### TEXT PASSAGE
"Let It Out (Let It All Hang Out)" is a 1967 song by the Hombres and the title track of their album of the same name. It is, according to AllMusic journalist Stewart Mason, a "deadpan southern-fried parody" of Bob Dylan's "Subterranean Homesick Blues".

Background
The song's spoken intro – "A preachment, dear friends, you are about to receive on John Barleycorn, nicotine and the temptations of Eve" – dates to the 1947 novelty recording "Cigareetes, Whuskey and Wild, Wild Women" by Red Ingle and His Natural Seven, and is followed by a raspberry.

Go Girl, Go
The song's B-side, "Go Girl, Go", has the singer complaining about having to "stand in line" to see his girlfriend now that she is a "hip-swingin', fringe-slingin' Watusi go go girl". It is featured in the compilation album Essential Pebbles, Volume 1, where it is incorrectly titled "Go Go Girl" in the track listing, and attributed to "unknown artist".

### WRITTEN EXERCISE A
Answer these from the passage on "Let It Out (Let It All Hang Out)":
(i) In what year did the Hombres release the song?
(ii) Which 1947 recording does the song's spoken intro come from?
(iii) Under what incorrect title does the B-side appear in the track listing of Essential Pebbles, Volume 1?
### WRITTEN EXERCISE B
Extend the passage on "Let It Out (Let It All Hang Out)", picking up right after its final sentence.

### RECORDED DATA
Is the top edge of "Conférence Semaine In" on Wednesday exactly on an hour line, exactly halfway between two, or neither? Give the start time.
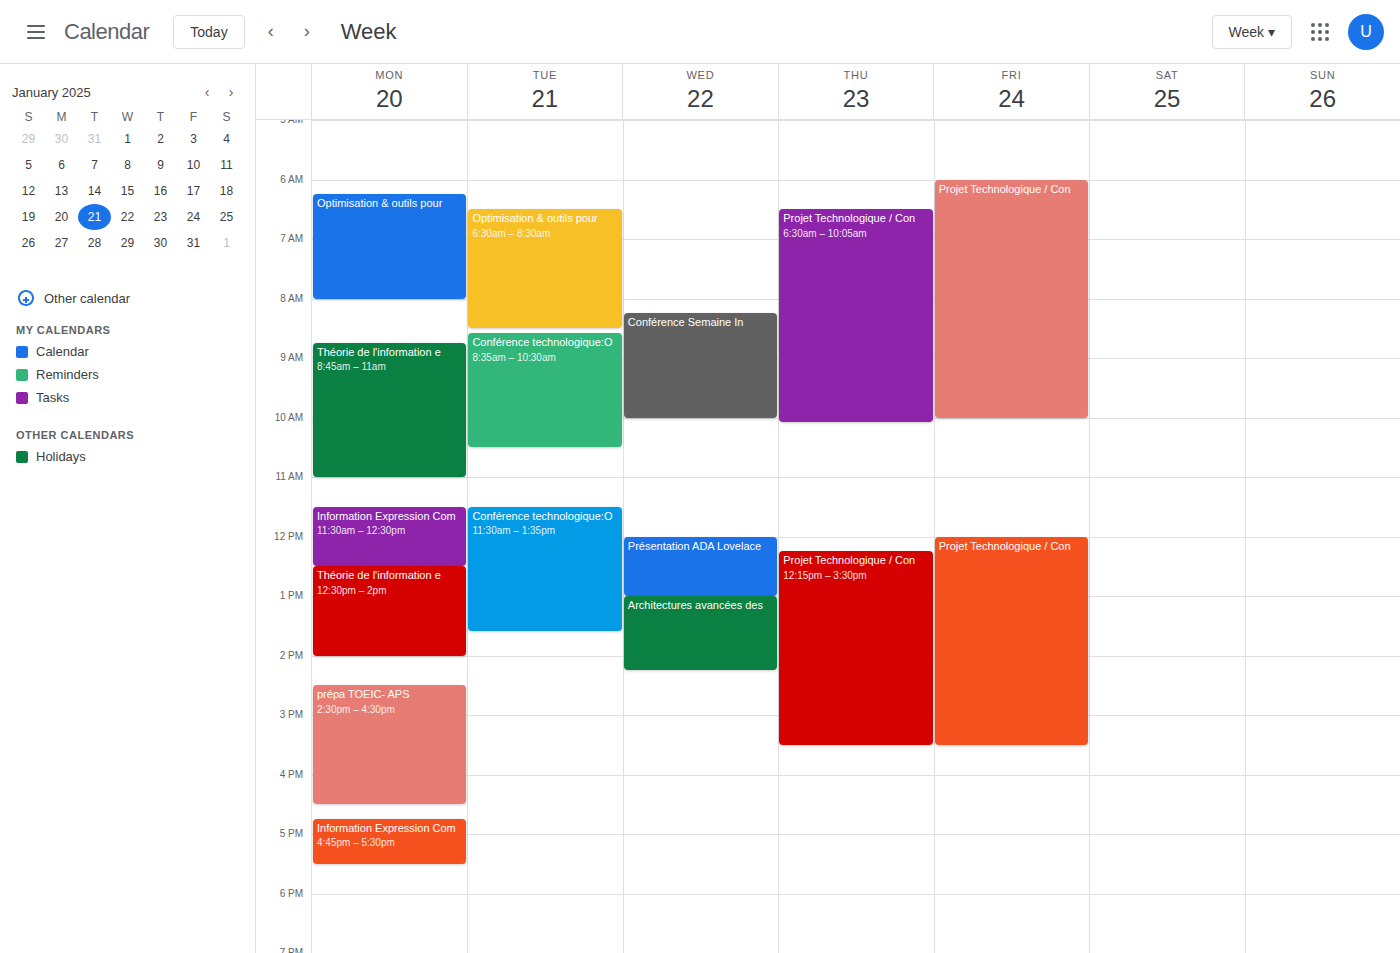
8:15 AM -- neither: a quarter of the way from the 8 AM line to the 9 AM line.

### EXERCISE RESULT A
(i) 1967
(ii) "Cigareetes, Whuskey and Wild, Wild Women" by Red Ingle and His Natural Seven
(iii) "Go Go Girl"

### EXERCISE RESULT B
Cover versions

In 1970, Jonathan King reached number 26 in the UK Singles Chart with his rendition.
 In 1984, the Nails included it on their debut album Mood Swing.
 In 1988, Scrawl released it (with amended lyrics) on their album He's Drunk.
 In 1989 John Cougar Mellencamp recorded it for his Big Daddy LP. A music video featured Sports Illustrated "swimsuit issue" cover model Ashley Richardson.

Uses in popular culture
 One of the earliest uses of the song was when it was sampled in 1968 by Dickie Goodman for his single "Washington Uptight."
 It was sampled by the London based dance-music act Definition of Sound on their top 20 hit "Wear Your Love Like Heaven", in 1991.
 It was featured on the 1998 box set Nuggets: Original Artyfacts from the First Psychedelic Era, 1965–1968.
 "Let It All Hang Out" was included on the soundtrack of the 2005 film Elizabethtown.
 Foster's Lager used it in a 2006 advertisement for Foster's Twist.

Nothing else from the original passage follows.